Poster
in
Workshop: Combining Theory and Benchmarks: Towards A Virtuous Cycle to Understand and Guarantee Foundation Model Performance Thu, Jul 9, 2026 • 7:00 PM – 8:00 PM PDT

Perplexity Cannot Always Tell Right from Wrong

Petar Veličković ⋅ Federico Barbero ⋅ Christos Perivolaropoulos ⋅ Simon Osindero ⋅ Razvan Pascanu

Project Page

Abstract

Perplexity---a function measuring a model's overall level of "surprise" when encountering a particular output---has gained significant traction in recent years, both as a loss function and as a simple-to-compute metric of model quality. Prior studies have pointed out several limitations of perplexity, often from an empirical manner. Here we leverage recent results on Transformer continuity to show in a rigorous manner how perplexity may be an unsuitable metric for model selection.

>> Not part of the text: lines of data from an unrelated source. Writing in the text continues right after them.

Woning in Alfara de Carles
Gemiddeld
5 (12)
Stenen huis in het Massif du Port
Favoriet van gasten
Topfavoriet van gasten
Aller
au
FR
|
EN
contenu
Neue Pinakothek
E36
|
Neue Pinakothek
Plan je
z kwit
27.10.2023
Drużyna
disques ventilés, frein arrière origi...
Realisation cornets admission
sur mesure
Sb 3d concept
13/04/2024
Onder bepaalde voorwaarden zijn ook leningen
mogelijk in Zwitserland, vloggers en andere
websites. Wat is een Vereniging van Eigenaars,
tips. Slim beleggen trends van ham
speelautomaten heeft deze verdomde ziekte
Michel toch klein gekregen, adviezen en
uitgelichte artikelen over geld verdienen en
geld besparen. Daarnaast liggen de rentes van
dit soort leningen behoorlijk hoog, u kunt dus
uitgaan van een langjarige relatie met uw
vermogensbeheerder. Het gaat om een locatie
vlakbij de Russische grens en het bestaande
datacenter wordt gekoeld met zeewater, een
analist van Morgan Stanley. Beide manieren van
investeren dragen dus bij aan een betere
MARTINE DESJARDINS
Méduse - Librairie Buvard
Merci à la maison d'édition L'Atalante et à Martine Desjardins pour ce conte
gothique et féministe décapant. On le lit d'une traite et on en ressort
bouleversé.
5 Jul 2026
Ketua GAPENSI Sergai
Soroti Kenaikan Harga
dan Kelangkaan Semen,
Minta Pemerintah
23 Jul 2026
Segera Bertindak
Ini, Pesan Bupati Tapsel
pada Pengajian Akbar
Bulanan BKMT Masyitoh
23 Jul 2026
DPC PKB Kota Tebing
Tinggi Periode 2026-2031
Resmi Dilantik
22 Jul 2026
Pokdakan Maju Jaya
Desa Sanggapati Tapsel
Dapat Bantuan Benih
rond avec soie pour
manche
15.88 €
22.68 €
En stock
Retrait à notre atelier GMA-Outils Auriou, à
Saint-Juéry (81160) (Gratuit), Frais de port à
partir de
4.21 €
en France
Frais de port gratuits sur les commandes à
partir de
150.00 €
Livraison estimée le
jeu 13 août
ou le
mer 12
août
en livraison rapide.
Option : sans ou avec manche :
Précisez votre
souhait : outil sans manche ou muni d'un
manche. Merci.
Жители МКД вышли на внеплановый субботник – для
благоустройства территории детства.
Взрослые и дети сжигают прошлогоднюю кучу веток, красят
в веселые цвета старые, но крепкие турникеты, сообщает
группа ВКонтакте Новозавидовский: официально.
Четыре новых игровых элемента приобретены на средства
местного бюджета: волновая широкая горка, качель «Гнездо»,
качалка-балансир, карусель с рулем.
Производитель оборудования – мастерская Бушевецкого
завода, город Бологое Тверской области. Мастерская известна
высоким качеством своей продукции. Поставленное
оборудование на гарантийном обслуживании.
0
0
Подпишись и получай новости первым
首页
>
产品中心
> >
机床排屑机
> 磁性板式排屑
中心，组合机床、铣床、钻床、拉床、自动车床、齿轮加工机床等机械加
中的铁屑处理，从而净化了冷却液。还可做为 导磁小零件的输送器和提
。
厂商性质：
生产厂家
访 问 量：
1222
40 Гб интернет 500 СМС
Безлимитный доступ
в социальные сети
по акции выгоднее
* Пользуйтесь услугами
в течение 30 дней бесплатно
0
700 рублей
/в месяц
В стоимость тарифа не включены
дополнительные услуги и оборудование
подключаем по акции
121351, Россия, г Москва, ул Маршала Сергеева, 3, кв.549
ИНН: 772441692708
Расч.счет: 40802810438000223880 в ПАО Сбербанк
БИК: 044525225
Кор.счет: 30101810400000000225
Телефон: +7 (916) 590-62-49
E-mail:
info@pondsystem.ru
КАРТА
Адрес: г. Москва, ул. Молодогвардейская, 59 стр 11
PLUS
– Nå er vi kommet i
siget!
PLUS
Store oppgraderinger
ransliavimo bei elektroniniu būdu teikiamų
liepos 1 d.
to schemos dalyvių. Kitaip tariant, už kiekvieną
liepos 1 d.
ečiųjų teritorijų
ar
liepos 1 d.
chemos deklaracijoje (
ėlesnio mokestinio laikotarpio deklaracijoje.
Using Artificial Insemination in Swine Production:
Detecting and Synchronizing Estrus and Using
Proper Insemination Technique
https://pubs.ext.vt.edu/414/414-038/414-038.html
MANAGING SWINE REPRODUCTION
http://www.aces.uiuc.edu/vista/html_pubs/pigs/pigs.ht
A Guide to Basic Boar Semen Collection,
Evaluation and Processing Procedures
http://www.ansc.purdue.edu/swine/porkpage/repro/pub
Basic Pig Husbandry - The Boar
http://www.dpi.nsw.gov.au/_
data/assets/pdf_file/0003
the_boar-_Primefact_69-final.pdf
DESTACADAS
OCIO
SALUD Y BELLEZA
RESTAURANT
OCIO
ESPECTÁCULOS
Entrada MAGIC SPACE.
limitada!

Specifically, we prove that, if there is any sequence that a compact decoder-only Transformer model predicts accurately and confidently---a necessary pre-requisite for strong generalisation---it must imply existence of another sequence with very low perplexity, but not predicted correctly by that same model. Further, by analytically studying iso-perplexity plots, we find that perplexity will not always select for the more accurate model---rather, any increase in model confidence must be accompanied by a commensurate rise in accuracy for the new model to be selected.